Captain Forever Wins IGF China
The first of many plaudits is draped on Captain Forever. All is right in the world.
We proselytize about this game often; a few words about its design.
In Captain Forever, the player constructs a ship. That ship is then tested against algorithmically generated ships that drift slowly through the game’s infinite playfield. Scavenging the parts of destroyed ships, your ship grows and evolves. There are ten levels of girder, thruster, and guns – on a scale from green to white. The game always sends some ships of a much higher level into the fray, providing that oh-crap-time-to-run kind of feeling. Green is prey, white is terror. As in Spore, skillful play enables you to later be that massive ship, fearlessly preying on smaller and weaker ships. The feeling of mastery over previously mighty enemies rarely so delightful.
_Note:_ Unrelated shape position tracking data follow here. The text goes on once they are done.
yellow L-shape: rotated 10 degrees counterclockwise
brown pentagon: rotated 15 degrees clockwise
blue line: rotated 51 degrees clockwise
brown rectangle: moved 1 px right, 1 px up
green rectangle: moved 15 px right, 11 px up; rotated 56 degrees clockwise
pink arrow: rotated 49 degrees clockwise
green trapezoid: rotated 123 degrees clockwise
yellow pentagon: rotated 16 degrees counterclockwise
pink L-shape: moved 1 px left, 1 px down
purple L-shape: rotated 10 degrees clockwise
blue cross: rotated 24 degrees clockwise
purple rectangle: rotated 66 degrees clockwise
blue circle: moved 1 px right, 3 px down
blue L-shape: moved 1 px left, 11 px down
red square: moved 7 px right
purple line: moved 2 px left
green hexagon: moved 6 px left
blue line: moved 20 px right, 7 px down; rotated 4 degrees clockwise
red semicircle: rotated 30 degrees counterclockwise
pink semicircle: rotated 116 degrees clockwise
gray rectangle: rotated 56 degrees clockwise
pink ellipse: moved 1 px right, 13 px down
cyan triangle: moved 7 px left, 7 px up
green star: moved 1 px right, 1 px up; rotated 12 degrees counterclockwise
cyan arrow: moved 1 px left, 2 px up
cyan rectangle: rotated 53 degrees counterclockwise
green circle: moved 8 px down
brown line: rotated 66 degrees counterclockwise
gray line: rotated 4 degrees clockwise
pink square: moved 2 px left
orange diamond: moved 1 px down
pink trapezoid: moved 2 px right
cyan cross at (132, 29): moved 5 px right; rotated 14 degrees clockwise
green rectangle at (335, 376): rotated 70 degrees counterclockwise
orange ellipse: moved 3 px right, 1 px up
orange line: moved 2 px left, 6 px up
As a soundbite, Captain Forever is what I wanted Spore to be. Not the intricate simulation, but what most excited me about Spore: meaningful construction. The placement of parts on your ship has a deep, satisfying impact on how effective that ship will be in the ecosystem of the game. It also has an immediate, visceral impact on the feel of control. A well-constructed ship both feels good to control and is effective in the game. It’s a perfect marriage of construction and utility, a perfect balance between skill and construction. There are so many strategies and so many ways to build an effective ship. Depending on your construction, you may adopt a new style of play. Or you may see a particular ship you want to attack, and quickly rebuild to a more optimized battle configuration. It’s so fluid; building happens in the middle of battle. The marriage of construction and play is seamless and simultaneous. The game’s ecosystem is perfect in conveying meaning to your construction.
The game is an epic moment generator. As you fly around, there is running internal monologue: can I defeat that ship? Will it be worth the damage I’ll sustain? How does that ship stack up against my current construction? Can I destroy that ship without damaging the parts I want? What will my ship be if I get those pieces? Sometimes an attack on a massive ship many levels higher than you will result in the destruction of most of your ship. But sometimes you’re able to worm your way into the innards of that ship, a parasite, and chip away at its core until it succumbs. A fight might take five minutes to complete. And then a mad scramble to rebuild before the next massive enemy frigate rolls through. First girders, then steering jets, then a gun of some kind. You must always be ready to zip away, and that means having a balanced controllable ship at all times.
It’s also possible to ‘kite’ two large ships together. Higher level ships ignore the puny unless provoked. Provoking two ships and running them into each other to wear them down a bit is obscenely satisfying. It’s just so good.
Nuts and Bolts
There are hundreds of small, brilliant decisions that make all this work. Many of them are tuning: Box2d is used masterfully here, and each level of girder, and gun, and thruster is immaculately tuned to its own level and to the other levels. A purple thruster on a ship made of orange pieces means crazy speed. Orange thrusters on a ship made of purple girders leaves your ship pathetic, unmaneuverable. Guns are relatively light, but they need girder space.
Construction is simple and intuitive. As you click and drag a piece around, it tries to orient to the nearest attachable surface. It does this just slowly enough to allow you to fiddle pieces to just the position you want. I still occasionally pull off a piece unintentionally, but I always feel as though it’s my fault; I was hurrying too much and slipped up. This is perhaps the most difficult interface problem in this design, and it’s been solved masterfully. You don’t think about it, you just put the pieces where you want them. No small design feat.
Another brilliant design cluster is in the notion of ship “hearts”, and the tree branch model of damage and destruction Farbs employs. To win another ship’s pieces, you must destroy its heart. But its heart is often its center, the main note to which all other pieces are attached. Ipso facto, it’s difficult to shoot, especially without destroying other parts. But the whole reason you attack a ship is to get its parts. This tension, between desire and danger, is exquisite. Likewise, when a piece is destroyed, all pieces attached to that piece are also destroyed. This forces even greater caution and though in one’s angle of approach on a potentially lucritive enemy target. You can’t try to blow off just a wing and then salvage the bits that break loose: you have to go whole hog, all or nothing. You have to destroy the ship to save the wing, with all its juicy gun and thruster goodness. This is just plain old fashioned awesome game design. Pure, elegant, excellent.
This game tickles my brain in all the right ways. It is, as so many other great games have been, a recombination of familiar elements. In the relationships between these elements, Farbs has found something new, beautiful, and elegant. A well deserved win for Farbs and his amazing game. Cheers.